When drilling a horizontal well, there are two preferred completion options. First, the horizontal section can be completed open-hole or with slotted/preperforated liner. In these completions effective stimulation along the horizontal wellbore is almost impossible. The second completion system, cased/perforated liner, requires cementing the production liner and running multiple isolation systems to effectively treat different sections of the wellbore. Multiple coiled tubing trips and multiple rigup and rig-down of the stimulation equipment is required. These multi-stage horizontal completions take weeks to complete at high costs and elevated risks. Ultimately, the high completion costs or the lack of production due to ineffective stimulation make many reservoirs uneconomical to exploit.

This paper will discuss the new completion designed specifically for open-hole fracturing of both sandstone and carbonate reservoirs.
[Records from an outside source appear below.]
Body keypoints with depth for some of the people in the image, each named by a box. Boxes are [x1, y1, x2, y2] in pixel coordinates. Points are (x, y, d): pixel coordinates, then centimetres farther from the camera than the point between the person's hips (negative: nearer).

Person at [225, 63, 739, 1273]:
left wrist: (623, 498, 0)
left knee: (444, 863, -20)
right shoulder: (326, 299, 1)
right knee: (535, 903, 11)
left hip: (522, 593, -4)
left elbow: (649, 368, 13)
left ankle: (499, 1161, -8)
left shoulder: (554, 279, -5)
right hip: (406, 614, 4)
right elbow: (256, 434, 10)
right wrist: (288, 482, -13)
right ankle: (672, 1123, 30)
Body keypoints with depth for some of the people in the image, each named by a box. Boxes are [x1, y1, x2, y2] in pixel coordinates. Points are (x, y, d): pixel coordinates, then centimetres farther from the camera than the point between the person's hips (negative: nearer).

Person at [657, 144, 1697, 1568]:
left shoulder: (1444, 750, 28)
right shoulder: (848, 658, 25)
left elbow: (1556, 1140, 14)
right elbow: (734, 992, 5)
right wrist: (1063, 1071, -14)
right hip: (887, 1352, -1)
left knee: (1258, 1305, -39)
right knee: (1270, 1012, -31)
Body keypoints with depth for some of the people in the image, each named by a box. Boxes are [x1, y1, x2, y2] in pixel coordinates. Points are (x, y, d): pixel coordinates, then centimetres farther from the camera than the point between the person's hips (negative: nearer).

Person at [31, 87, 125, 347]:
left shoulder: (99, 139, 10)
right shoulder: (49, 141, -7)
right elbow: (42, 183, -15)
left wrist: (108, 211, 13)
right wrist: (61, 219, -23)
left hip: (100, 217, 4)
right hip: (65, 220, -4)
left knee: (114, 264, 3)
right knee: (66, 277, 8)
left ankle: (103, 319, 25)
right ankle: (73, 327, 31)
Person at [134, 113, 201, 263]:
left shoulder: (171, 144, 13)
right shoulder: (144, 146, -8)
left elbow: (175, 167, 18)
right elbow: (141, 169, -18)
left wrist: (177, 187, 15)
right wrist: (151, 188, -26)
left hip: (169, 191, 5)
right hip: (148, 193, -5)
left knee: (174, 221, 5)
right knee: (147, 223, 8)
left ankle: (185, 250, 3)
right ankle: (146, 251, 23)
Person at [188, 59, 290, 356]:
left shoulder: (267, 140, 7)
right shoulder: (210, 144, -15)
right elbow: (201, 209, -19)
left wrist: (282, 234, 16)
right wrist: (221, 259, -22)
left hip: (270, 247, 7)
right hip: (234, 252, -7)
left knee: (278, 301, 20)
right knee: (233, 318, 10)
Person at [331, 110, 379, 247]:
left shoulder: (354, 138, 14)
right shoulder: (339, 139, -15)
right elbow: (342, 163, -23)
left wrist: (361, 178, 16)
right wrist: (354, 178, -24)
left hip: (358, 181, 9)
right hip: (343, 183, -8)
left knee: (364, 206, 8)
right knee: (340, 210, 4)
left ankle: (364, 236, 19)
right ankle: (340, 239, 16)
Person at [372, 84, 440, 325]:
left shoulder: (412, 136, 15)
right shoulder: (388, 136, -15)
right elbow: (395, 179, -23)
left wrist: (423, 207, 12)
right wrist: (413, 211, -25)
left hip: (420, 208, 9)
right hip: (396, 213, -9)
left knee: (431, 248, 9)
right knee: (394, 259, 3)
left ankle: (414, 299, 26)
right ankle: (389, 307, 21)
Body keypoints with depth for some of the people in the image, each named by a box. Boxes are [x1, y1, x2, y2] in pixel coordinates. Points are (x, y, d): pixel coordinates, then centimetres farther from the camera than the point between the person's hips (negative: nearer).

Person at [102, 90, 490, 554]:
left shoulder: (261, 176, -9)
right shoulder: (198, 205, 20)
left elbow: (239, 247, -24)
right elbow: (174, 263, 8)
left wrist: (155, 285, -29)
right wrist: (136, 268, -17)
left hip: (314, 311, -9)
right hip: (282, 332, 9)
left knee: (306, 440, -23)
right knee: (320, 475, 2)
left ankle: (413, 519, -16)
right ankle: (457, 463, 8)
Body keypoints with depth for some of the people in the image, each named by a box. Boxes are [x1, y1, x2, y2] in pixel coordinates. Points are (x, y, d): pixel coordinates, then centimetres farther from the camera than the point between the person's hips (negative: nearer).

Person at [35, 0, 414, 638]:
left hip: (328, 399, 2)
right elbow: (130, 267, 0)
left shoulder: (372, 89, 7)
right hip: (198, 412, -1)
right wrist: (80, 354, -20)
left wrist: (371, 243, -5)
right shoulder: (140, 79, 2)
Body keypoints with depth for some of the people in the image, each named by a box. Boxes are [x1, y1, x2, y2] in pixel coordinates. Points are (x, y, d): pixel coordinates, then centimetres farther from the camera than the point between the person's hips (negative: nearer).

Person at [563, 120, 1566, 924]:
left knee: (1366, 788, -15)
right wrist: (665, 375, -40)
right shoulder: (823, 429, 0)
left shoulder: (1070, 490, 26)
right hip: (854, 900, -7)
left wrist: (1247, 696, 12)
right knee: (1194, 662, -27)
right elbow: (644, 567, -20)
This innovative, field proven system greatly increases the effectiveness of fracturing operations by segmenting the lateral and producing mechanical isolation points in the wellbore using the high performance open-hole packers. The system allows precision placement of fracturing fluids to maximize post-fracture productivity of the well. The completion system is run as part of an uncemented liner and spaced out based on the required number of stages. Once in place the packers are hydraulically set and fracturing treatments are pumped in separate stages but as a single continuous operation. By eliminating cementing requirements, natural fractures are undamaged and easily stimulated during pumping operations.

Introduction
Over the last two decades many developments have enabled an accelerated growth in horizontal drilling. Current drilling technologies have pioneered these advancements to such an extent that drilling thousands of feet through a thinly bedded hydrocarbon reservoir is not a challenge anymore. While horizontal drilling has progressed over the last decade to become the field development method of choice, in many cases, there have been certain limiting technologies on the completion of horizontal wells that have proven to slow that growth. This is primarily the ability to effectively stimulate or fracture different intervals of the horizontal wellbore, particularly in reservoirs that are not naturally fractured. The use of limited entry and bullheading techniques provides little, if any, benefit compared to vertical wells. Post production analysis on the deliverability
of horizontal wells in reservoirs such as matrix, heterogeneous and non-conventional formations showed a direct correlation to the completion and stimulation methods employed and their shortcomings in horizontal applications. Thus, the additional economics required to drill a horizontal well was not justified by the equal to or slightly better production results compared to vertical wells.